Schreiben Sie aus dem Auszug über Natur und Normativität wortgetreu ab, was bei den Worten „Zweite Natur →“ beginnt, und enden Sie nach „und zweite Natur.“.

* [Ausgewählte Passage]
------------------------------------
Zweite Natur → ist analogisch als Natur zu verstehen und ist eine Lebenswelt die kulturell ist. Die zweite Natur kann als eine verfeinerte, weiterentwickelte erste Natur betrachtet werden. Oder aber man kann die zweite Natur der ersten dualistisch entgegensetzen.

Foot unterscheidet jedoch nicht in erste und zweite Natur.

Betrachtet man die Analogie der ersten und zweiten Natur mit Blick auf einen Defekt, funktioniert diese nicht mehr. Denn wenn beispielsweise einem Wolf die Zähne fehlen, dann ist das Wesen des Wolfes als Raubtier nicht mehr erfüllt. Daraus entsteht die Frage, ob das Wesen des Menschen in einer defizitären Weise betroffen ist, wenn er böse handelt? Das Wesen des Menschen ist laut Kant aber nicht seine Bestimmung zum Guten, sondern seine Bestimmung zur Freiheit. Gut und Böse sind beide gleichermaßen Formen der Freiheit. So würde auch im Vollzug des Bösen das Wesen des Menschen bestätigt werden. Das Gute ist aber dem Bösen normativ überlegen und man soll das Gute tun und das Böse lassen. Dennoch gehört das Böse zum Leben. A priori werden das Gute und das Böse vom Wesen den Menschen gleichermaßen vollzogen. Die Menschen bestrafen die, die böse handeln und loben die, die Gutes tun nach ihrer Intuition. Das Böse ist laut Kant kein Defekt des Menschen, er spricht von einem Hang zum Bösen, der zur menschlichen Natur gehört.

4. Inwiefern kann Normativität natürlich sein?

Es erweist sich als schwierig aus dem Naturbegriff Normativität abzuleiten.
------------------------------------
* [Bereitgestellte Daten]

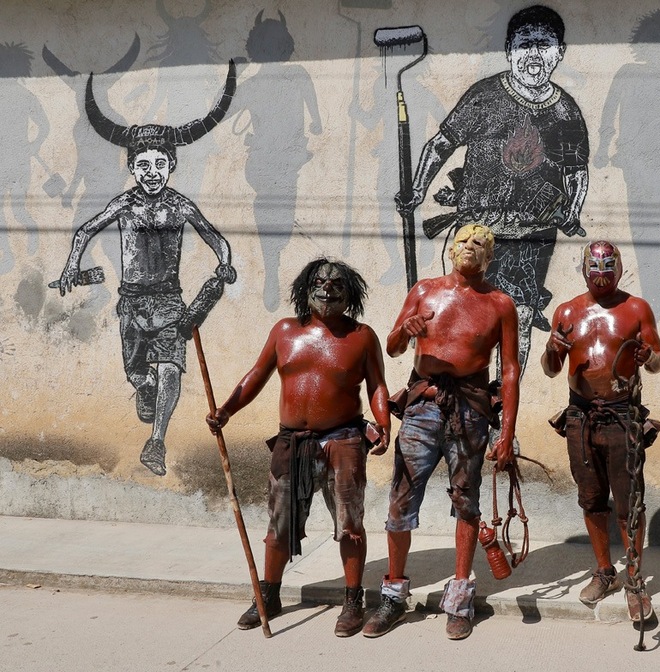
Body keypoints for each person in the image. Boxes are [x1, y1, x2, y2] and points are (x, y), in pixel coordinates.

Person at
------------------------------------
* [Antwort zur Aufgabe]
Zweite Natur → ist analogisch als Natur zu verstehen und ist eine Lebenswelt die kulturell ist. Die zweite Natur kann als eine verfeinerte, weiterentwickelte erste Natur betrachtet werden. Oder aber man kann die zweite Natur der ersten dualistisch entgegensetzen.

Foot unterscheidet jedoch nicht in erste und zweite Natur.